江曼被他凶的时候很委屈,上车后又明白,想通,他大抵是误会了。
今天这事,江曼不跟他说什么,陆存遇如何处理心里自是有数。陆存遇始终记得江斯年是江曼的哥,一起长大,恋爱过多年,这些不用江曼强调,不用任何人说,他在认识江曼不久后全调查到了,从那一刻起,他记住了,如何眼红如何吃醋不能卑鄙对待这人。
譬如今天,在面对江斯年时他不用人提醒这是谁,他深知这是谁。
换做是法律不制裁杀人者的虚构时代,他也许还是不会一怒之下杀了江斯年,江曼让他杀,他也不会杀,面对的不是江曼的态度,要的不是江曼的态度,而是面对的自己内心的态度,真的把他当成了大舅子,一个难搞的大舅子。
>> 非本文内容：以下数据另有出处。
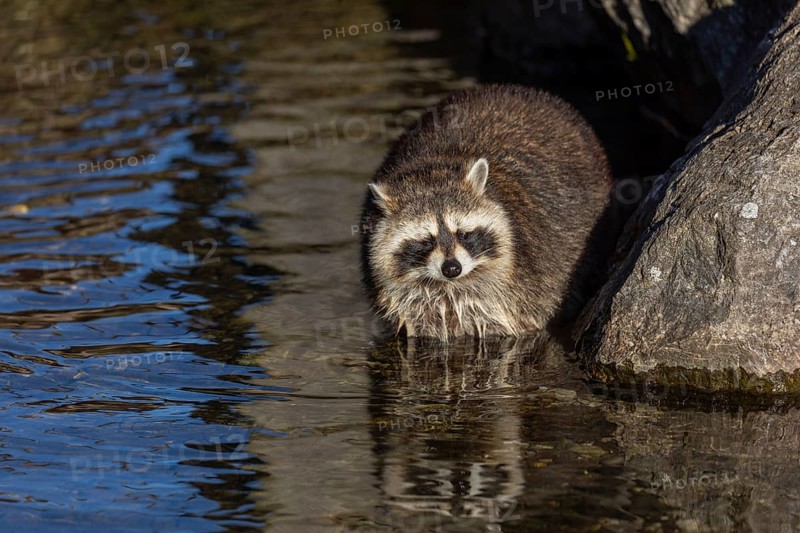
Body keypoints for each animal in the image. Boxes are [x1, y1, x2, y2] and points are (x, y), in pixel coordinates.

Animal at [359, 84, 614, 340]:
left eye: (463, 233)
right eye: (426, 240)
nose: (452, 269)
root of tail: (515, 89)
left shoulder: (522, 290)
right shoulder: (404, 301)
这世界上可不是随便谁都能跟谁论一回大舅子,陆存遇跟冯安雅登过记,冯原是他大舅子。现在他娶了江曼,有了孩子,到死都不会再有第三段婚姻,真心实意地视江斯年为第二个大舅子,这也是缘分,虽是像极了孽缘,他不知道自己上辈子欠了江斯年的,还是江斯年上辈子欠了他的。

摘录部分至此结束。